I will turn 27 on Sunday. It feels somehow dangerously close to 30. I've been asking myself all sorts of things, like why am I still struggling to make my income meet my outgoings, and will my job be this hard when I am 30?

At the moment I feel consumed by the fact that it is Friday and that I have earnt nothing solid since this time last week, but spent a lot of money (not) doing so. This is because I spent Monday and Tuesday being robbed of my mobile phone and trying to recouperate the number, and writing an article that I have since realised needs to be re-written, and Wednesday onwards working on a radio piece that, due to a series of 'mis-understandings' has taken up the rest of the week. It just seems unfair that I'm not paid by the hour, but by the finished product. So if someone is incompetent somewhere and I have to do extra work, I lose out.

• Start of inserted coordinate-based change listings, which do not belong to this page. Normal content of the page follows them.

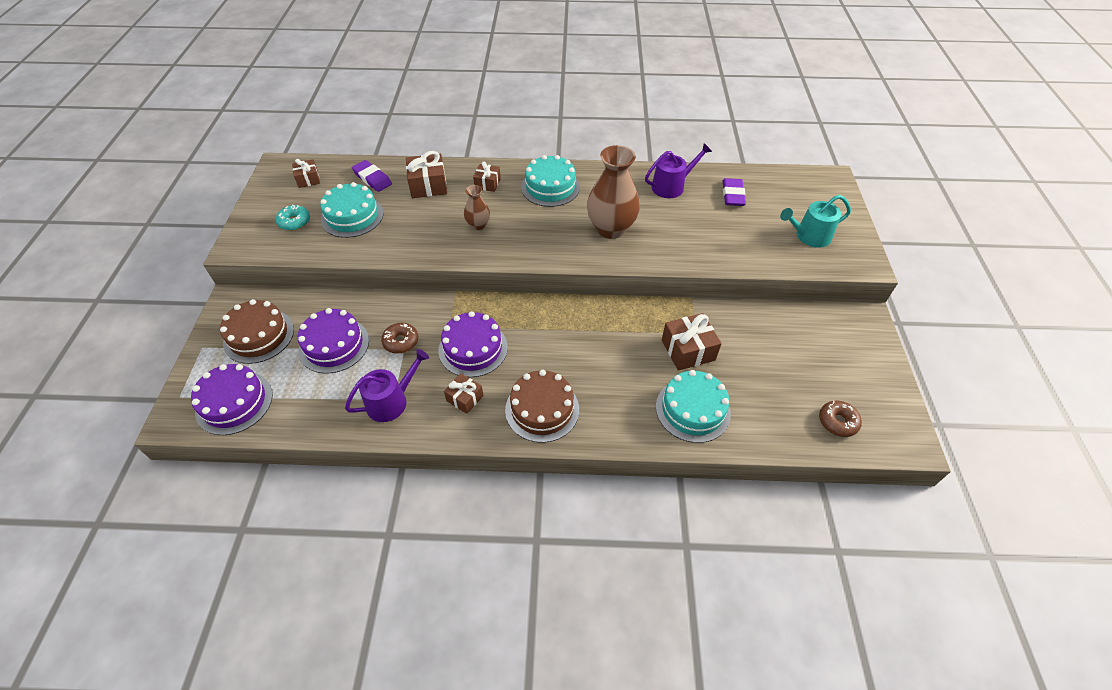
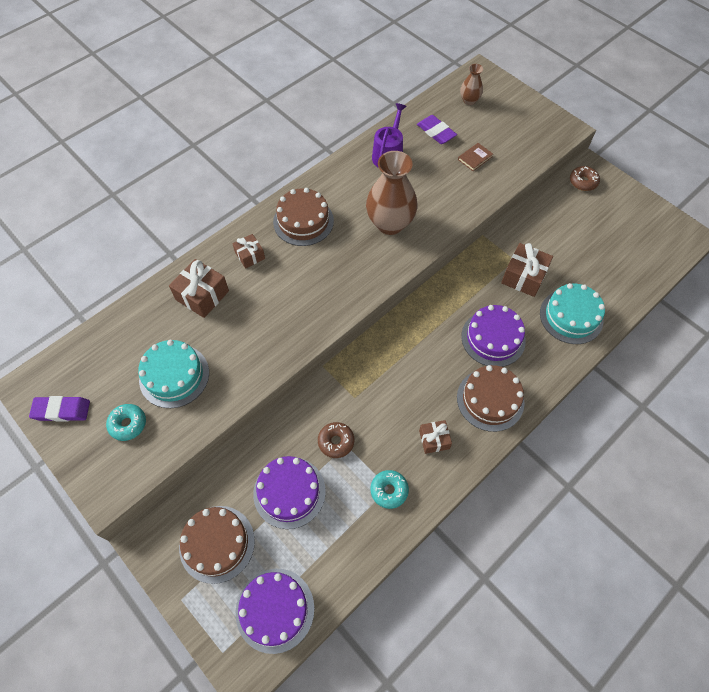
camera: 45 degrees left, 10 degrees up
brown gift [292,159,320,188] -> none
purple watering can [345,349,429,422] -> turquoise donut [371,470,409,509]
purple eraser [352,160,392,192] -> purple eraser moved to [29,396,90,422]
purple cake [439,311,508,377] -> purple cake moved to [461,305,526,367]
brown vase [464,185,490,230] -> brown vase moved to [460,64,483,105]
turquoise cake [521,155,580,207] -> brown cake [273,188,334,246]
turquoise watering can [780,195,851,248] -> none
brown donut [819,401,862,437] -> brown donut moved to [570,166,600,191]
none -> brown book [458,143,493,171]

And when accounting departments lose bits of paper, I don't get paid (although they do). So really I haven't had any money coming in for two months- it's all numbers on an Excel spreadsheet called 'incoming'. Numbers do not get very far in Dakar taxis.

It feels like a long hard slog, and to what end? I met a man in Casablanca airport recently and he asked me what my five year plan was. I thought I was organised, but I realised that I don't have one, and wonder if I should. My plan for the last three years has been to survive as a writer. In July this year, I will have been a freelance writer for three years. I feel then that I have to decide whether it's going to be make or break. Do I carry on and hope it gets easier, that stories come to me more easily, that my writing needs less re-writing, that my edits are quicker, that my editors stop cocking up and causing me more work, that accounting departments start doing the jobs they are paid for? Or do I call it quits?

My Senegalese neighbour, a 26 year old woman, keeps on asking me what I'm waiting for. She's talking about babies of course. She can't understand why anything could be more important than making a family. I hope we're not still having that same conversation when I am 30, and that I'm not still sitting at my computer on a Friday night at 9.30pm worrying about what some editor in the US thinks about my latest scoop.

There are some wonderful things about my job. Last week I went to interview a musician about whom I knew nothing. Even after researching him, I still had nothing to ask him. So I asked my taxi driver. He gave me five brilliant questions, like, 'why don't you ever sing songs for taxi drivers?' This, as it turned out, was the most pertinant question of them all. Apparently, this musician is planning a song about taxi drivers, because, in his opinion, taxi drivers are one of the most imoprtant but least valued members of society. I wonder if he will write one about journalists? Although, journalists don't take women in labour who have no money to the hospital for free.